Składy zespołów
MVP Spotkania
Marcin Musielak
Strzelił gola na remis, wywalczył karnego, dołożył do tego jeszcze asystę. Szacuneczek.
Relacja z meczu
Wtorek na Kuźnikach zaczniemy meczem Miejscowych - Kuchcika z TakeDrop. Ekipa z Kuźnik zagra w tym tygodniu dwa mecze - na rozkładzie ma jeszcze Blitz Wrocław. Gdyby udało się wygrać oba spotkania jest szansa na awans nawet na drugą lokatę. TakeDrop stoi niżej w tabeli i punktów naprawdę potrzebuje, bo aktualnie przebywa tuż nad strefą spadkową. Meczyk ten będzie można obejrzeć na żywo na wrocbalowym YouTubku.
Zaczęło się dość niespodziewanie, bo od prowadzenia niżej notowanego TakeDrop. Już w 3 minucie Ryczkowski zagrał do Rydwańskiego, a ten wpakował piłkę do siatki, a później jeszcze popisał się wzorowo wykonanym przewrotem w przód. Ławka Kuchcika się załamała i słusznie zauważyła, że "wyglądamy jak pi**y i jeszcze ku**a to nagrywają". Te słowa podziałały jak zimny prysznic na Miejscowych - i dzięki temu w 6 minucie mieliśmy już remis 1:1. Do wyrównania doprowadził Musielak, po podaniu Użałowicza. Musielak się rozkręcił i połasił na drugiego gola, jego indywidualna akcja zakończyła się jednak niecelnym strzałem, ale pewnie i by było celnie gdyby nie faul rywala.
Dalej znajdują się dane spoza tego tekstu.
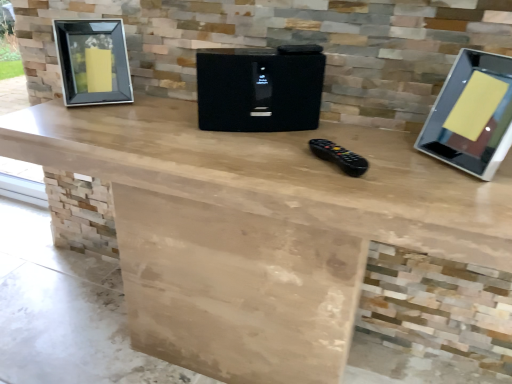
Image resolution: width=512 pixels, height=384 pixels. What are the coordinates of `vacant space underneath black glass picture frame at left (from a real-world perspective)` in the screenshot? It's located at pyautogui.click(x=108, y=293).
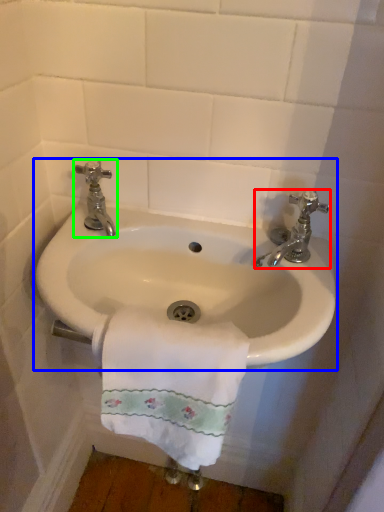
Question: Estimate the real-world distances between objects in this image. Which object is closer to tap (highlighted by a red box), sink (highlighted by a blue box) or tap (highlighted by a green box)?

Choices:
 (A) sink
 (B) tap

Answer: (A)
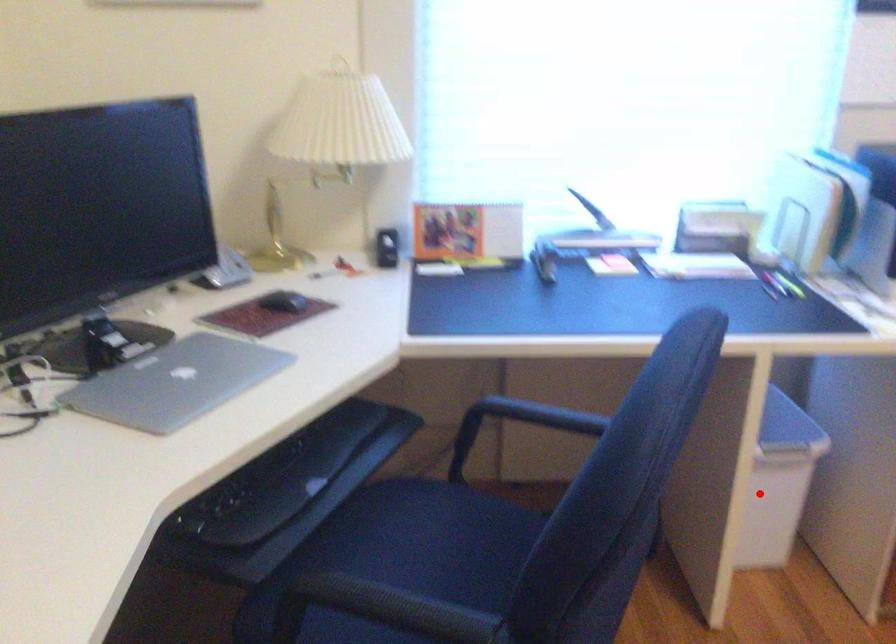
A że miało to miejsce w polu karnym to i karniaczka dostał Kuchcik - Musielak mógł więc spełniony skuśtykać z boiska po wywalczeniu karnego, a w rolę wprawnego egzekutora wcielił się Użałowicz. Musielak zajął się krioterapią poza boiskiem, a na boisku do roboty wzięli się Lis i Balicki, którzy wypracowali gola na 3:1 w minucie 17.
Zmrożone kończyny Musielaka działały po przerwie bez zarzutu - wypracowały zacne podanko do Lisa, który eleganckim szczurem przestawił licznik na 4:1 (arbiter Malec miał na swoim zegarku minutę 30). Żeby nie było nudno krótki instruktaż z jiu-jitsu dał kiper TakeDropa Ivan Kodliuk, który imponującym rzutem za głowę sprowadził rywala do parteru. Czerwona kartka z wrażenia aż wyskoczyła z kieszeni sędziego, a to oznaczało game over dla utalentowanego Kodliuka. Z kieszeni arbitra powyskakiwały też żółte kartki, a je za zasługi otrzymali Lis, Michalski i Listopadzki. To nie był koniec boiskowych atrakcji - w 36 minucie wjechała jeszcze brameczka nr 2 dla TakeDrop (grającego jednego zawodnika mniej). Popis indywidualnych umiejętności dał Augustyniak, który wjechał bez mydła w obronę Kuchcika i na koniec wymierzył sprawiedliwość.
Nie nudziliśmy się na pojedynku Kuchcika z TakeDrop. Były zwroty akcji, były gole, były sztuki walki i festiwal kolorowych karteczek. Wszystko możemy przeżyć raz jeszcze odtwarzając sobie transmisję z YouTuba. TakeDrop 30 maja zagra z Medserv United, Kuchcik Kuźniki już w ten piątek skrzyżuje rękawice z Blitz Wrocław.